__Exercise aim__: Copy verbatim the block of lines in the entries below whose first line contains "non-Hodgkin's type, Low" and whose last line contains "of normal human". Leave out all other lines.

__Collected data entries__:
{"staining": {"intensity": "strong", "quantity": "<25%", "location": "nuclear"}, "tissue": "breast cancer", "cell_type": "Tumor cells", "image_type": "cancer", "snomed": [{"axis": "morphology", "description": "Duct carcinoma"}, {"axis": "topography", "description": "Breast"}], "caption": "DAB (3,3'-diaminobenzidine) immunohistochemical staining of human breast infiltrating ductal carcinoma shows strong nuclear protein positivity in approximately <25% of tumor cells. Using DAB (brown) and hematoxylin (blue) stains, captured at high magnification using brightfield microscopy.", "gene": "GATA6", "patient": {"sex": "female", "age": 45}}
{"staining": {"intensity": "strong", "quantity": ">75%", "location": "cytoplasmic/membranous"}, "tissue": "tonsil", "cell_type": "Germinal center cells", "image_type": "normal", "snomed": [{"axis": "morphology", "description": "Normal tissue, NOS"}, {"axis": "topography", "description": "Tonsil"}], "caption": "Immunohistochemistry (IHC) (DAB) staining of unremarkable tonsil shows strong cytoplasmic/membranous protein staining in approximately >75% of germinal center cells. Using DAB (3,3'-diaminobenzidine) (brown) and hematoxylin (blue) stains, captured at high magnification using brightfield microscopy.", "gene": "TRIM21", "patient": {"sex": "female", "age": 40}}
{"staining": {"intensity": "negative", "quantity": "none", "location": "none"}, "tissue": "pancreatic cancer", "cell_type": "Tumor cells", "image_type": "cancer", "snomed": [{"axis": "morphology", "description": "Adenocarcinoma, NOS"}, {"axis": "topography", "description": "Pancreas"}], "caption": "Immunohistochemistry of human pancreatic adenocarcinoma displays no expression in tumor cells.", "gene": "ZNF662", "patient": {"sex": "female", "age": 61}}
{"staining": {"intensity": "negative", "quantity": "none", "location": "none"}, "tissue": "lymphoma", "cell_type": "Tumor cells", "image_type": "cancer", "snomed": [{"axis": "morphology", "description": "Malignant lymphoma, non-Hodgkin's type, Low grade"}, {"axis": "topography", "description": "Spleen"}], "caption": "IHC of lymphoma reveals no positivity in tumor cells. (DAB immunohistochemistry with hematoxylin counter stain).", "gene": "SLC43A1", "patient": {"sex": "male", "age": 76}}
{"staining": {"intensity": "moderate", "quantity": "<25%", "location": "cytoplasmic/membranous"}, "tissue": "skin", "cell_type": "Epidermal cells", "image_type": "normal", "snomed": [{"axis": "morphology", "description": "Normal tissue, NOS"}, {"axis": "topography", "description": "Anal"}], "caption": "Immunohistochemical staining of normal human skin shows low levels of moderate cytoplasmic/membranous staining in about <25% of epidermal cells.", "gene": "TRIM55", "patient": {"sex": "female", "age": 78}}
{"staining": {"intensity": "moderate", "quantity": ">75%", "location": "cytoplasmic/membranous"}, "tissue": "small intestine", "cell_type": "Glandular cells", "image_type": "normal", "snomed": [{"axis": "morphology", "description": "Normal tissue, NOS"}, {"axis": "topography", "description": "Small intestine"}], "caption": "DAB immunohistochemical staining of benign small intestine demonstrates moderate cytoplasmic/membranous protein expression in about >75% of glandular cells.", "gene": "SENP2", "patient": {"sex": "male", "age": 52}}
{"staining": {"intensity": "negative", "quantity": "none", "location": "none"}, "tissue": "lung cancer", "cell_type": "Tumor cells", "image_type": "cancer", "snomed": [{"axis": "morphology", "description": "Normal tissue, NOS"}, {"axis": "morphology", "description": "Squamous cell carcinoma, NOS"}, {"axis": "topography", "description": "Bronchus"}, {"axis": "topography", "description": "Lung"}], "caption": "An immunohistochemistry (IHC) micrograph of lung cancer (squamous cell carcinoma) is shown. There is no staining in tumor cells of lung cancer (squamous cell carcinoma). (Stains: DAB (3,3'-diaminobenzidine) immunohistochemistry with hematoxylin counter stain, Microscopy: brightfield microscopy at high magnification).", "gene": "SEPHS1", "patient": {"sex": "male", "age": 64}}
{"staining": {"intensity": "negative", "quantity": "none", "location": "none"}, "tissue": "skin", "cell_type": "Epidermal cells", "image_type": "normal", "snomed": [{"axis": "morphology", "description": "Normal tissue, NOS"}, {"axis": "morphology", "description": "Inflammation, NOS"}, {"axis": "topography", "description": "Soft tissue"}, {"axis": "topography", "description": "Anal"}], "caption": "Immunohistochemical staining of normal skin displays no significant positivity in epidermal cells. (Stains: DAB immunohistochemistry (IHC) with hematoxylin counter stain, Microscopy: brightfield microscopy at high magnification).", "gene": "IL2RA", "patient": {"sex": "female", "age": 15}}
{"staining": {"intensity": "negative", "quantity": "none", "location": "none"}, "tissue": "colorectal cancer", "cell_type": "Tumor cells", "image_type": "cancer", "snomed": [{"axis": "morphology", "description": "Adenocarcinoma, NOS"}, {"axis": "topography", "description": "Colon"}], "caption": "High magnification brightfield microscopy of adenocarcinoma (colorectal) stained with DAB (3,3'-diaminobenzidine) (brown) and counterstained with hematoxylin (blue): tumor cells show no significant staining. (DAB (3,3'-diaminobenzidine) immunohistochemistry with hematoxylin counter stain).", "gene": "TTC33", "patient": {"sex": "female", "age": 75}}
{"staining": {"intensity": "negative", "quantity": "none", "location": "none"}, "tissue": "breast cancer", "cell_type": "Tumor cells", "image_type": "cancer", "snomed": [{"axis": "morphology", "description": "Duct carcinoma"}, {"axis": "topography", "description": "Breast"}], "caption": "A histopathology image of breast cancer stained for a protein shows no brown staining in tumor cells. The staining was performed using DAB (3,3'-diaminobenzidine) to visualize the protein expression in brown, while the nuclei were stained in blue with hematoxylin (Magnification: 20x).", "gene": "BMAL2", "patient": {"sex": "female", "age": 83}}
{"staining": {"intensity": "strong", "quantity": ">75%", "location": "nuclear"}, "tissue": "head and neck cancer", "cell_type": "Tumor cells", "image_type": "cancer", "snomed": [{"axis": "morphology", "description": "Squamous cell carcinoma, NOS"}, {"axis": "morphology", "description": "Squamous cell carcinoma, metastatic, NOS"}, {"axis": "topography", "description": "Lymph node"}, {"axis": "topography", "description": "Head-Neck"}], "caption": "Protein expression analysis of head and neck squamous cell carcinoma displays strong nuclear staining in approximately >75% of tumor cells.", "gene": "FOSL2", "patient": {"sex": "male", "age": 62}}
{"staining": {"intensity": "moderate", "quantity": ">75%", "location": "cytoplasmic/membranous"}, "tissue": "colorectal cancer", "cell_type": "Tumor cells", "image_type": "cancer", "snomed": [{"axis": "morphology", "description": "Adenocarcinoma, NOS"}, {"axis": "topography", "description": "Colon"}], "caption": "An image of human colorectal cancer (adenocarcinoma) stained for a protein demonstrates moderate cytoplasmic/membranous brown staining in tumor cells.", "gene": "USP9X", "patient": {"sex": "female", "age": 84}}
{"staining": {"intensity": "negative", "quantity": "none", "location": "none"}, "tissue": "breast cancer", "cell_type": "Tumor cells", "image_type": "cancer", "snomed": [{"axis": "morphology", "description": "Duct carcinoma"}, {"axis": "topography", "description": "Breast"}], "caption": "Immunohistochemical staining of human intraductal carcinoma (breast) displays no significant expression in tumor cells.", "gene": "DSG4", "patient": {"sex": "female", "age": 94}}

__Exercise result__:
{"staining": {"intensity": "negative", "quantity": "none", "location": "none"}, "tissue": "lymphoma", "cell_type": "Tumor cells", "image_type": "cancer", "snomed": [{"axis": "morphology", "description": "Malignant lymphoma, non-Hodgkin's type, Low grade"}, {"axis": "topography", "description": "Spleen"}], "caption": "IHC of lymphoma reveals no positivity in tumor cells. (DAB immunohistochemistry with hematoxylin counter stain).", "gene": "SLC43A1", "patient": {"sex": "male", "age": 76}}
{"staining": {"intensity": "moderate", "quantity": "<25%", "location": "cytoplasmic/membranous"}, "tissue": "skin", "cell_type": "Epidermal cells", "image_type": "normal", "snomed": [{"axis": "morphology", "description": "Normal tissue, NOS"}, {"axis": "topography", "description": "Anal"}], "caption": "Immunohistochemical staining of normal human skin shows low levels of moderate cytoplasmic/membranous staining in about <25% of epidermal cells.", "gene": "TRIM55", "patient": {"sex": "female", "age": 78}}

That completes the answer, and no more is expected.